The bears, together with Financial institution of America, acknowledge the sturdy quarter however argue the foundry downside has not gone away. Yields at Intel Foundry, whereas enhancing, stay beneath goal.

And not using a main exterior wafer buyer, the foundry enterprise continues to be a drag on the general monetary profile. And the inventory, having already rallied sharply, could already be pricing in additional excellent news than the basics can but help.

What traders ought to watch from right here

The controversy between $56 and $95 is not going to be settled by one quarter. Will probably be settled by execution over the following a number of earnings cycles.

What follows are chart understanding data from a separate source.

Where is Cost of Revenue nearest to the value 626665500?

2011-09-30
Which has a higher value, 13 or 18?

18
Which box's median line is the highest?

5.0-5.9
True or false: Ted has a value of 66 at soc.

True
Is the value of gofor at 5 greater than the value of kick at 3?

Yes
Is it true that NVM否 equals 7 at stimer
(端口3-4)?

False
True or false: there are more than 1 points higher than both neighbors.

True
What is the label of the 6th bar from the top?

The important thing variables are clear. Can Intel maintain 20% development in server CPU shipments by way of 2027? Will pricing maintain as rivals reply? And might the foundry enterprise discover its first main exterior buyer earlier than investor persistence runs out?

HSBC’s name is an announcement that Intel’s core enterprise is enhancing quick sufficient to justify a significant re-rating. Financial institution of America’s name is a reminder that enchancment and completion aren’t the identical factor. For now, each views are on the desk, and the following few quarters will decide which one ages higher.